While some in the business readily recognize that commissions are negotiable, others are completely in the dark.

Mahoney, who teaches orientation for new agents for the North Shore Association of Realtors, said many agents do not realize that the commissions are negotiable.

A manager who strictly adheres and teaches the Realtor Code of Ethics, Mahoney points to a provision added in 1994 that says that real estate agents may negotiate the commission.

A lot of people in the industry don’t know that the rules have changed, she said.

However, Babcock and Ilona Kuphal, who manages The DeWolfe Cos.’ Back Bay and South End offices, said most of real estate agents they know realize that there is room for negotiation.

Babcock, who manages Carlson GMAC Real Estate in Winchester, said she believes that equal amounts should be given to a co-broker, whether she or he is representing the seller or the buyer.

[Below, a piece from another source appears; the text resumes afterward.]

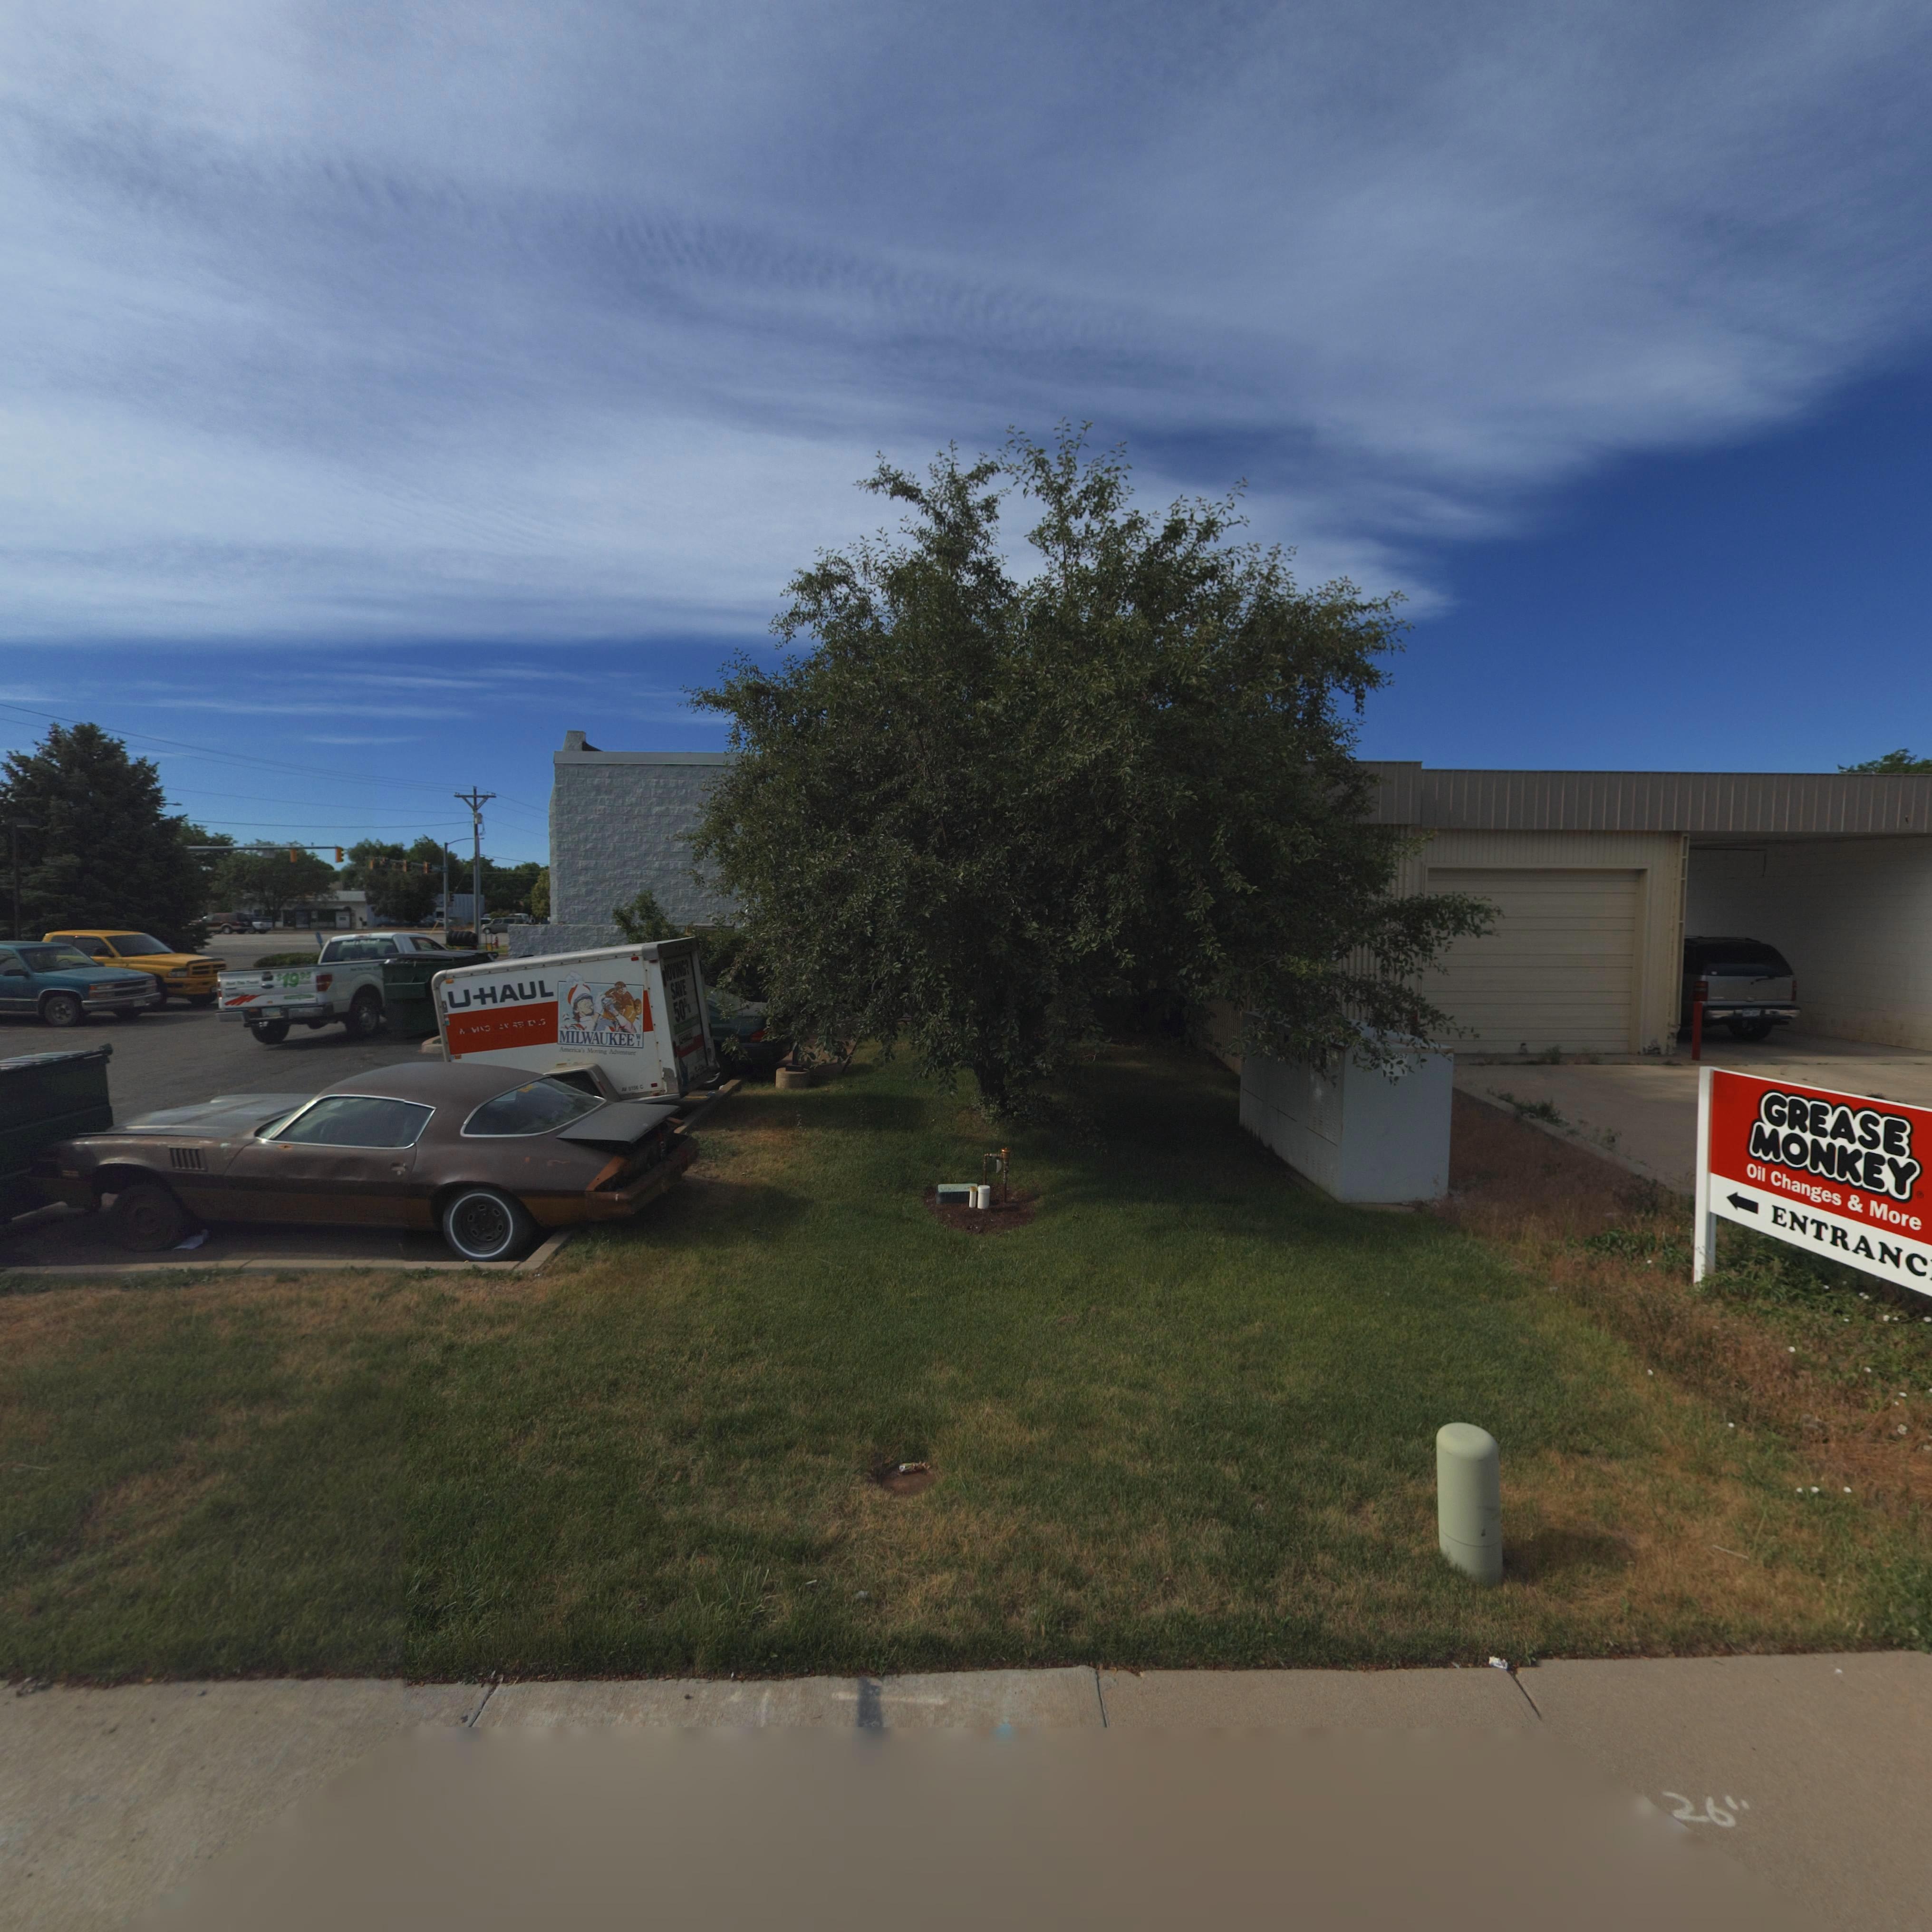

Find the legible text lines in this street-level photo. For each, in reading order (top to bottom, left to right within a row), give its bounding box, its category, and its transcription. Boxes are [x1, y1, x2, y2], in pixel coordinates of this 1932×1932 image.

[1751, 1124, 1917, 1196] BusinessName: MONKEY
[1763, 1094, 1907, 1157] BusinessName: GREASE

There is some resistance in the real estate community to accept buyer brokerage, said Babcock. But Babcock predicts that will change in the next few years.

People want to be represented. Sellers have always been represented but buyers haven’t, she said. ‘Buyer beware’ does not hold up in this age. Buyers need to be informed and represented.

Kuphal agrees that buyer agency can be beneficial and that in most cases, a buyer’s agent brings a more qualified buyer to the negotiating table.

Most agents are still offering equal commission splits, according to Kuphal, and they’re sticking with the 6 percent standard, with the listing broker receiving 3 percent and the selling broker receiving the same. But she said there are some sales transactions, particularly involving high-priced properties, when agents reduce the total commission for doing the job to 5 percent or less.

Yes, there are certain negotiations going on, Kuphal said. You work together to have a deal that is satisfactory to the seller and that is satisfactory to buyer.

In addition, agents are more and more competing with companies that offer reduced commission, so-called discount brokerages.

Mahoney said competition and a low housing supply are pushing more offices to offer lower commission rates.

People just feel that they’ll offer their services for less than someone else is offering their services for and so, in many ways, you see commissions come down, Mahoney said.

Full-service offices can’t survive by offering low commissions, argue some Realtors. Bigger offices offering full services have many more expenses than they did years ago, said Mahoney, and cannot afford to provide cut-rate commissions.

The bottom line [profit] in those offices is disappearing, said Mahoney. It’s really getting bad because five years ago you probably didn’t have to have 10 or 12 computers, two fax machines, two copy machines. You just didn’t need all that.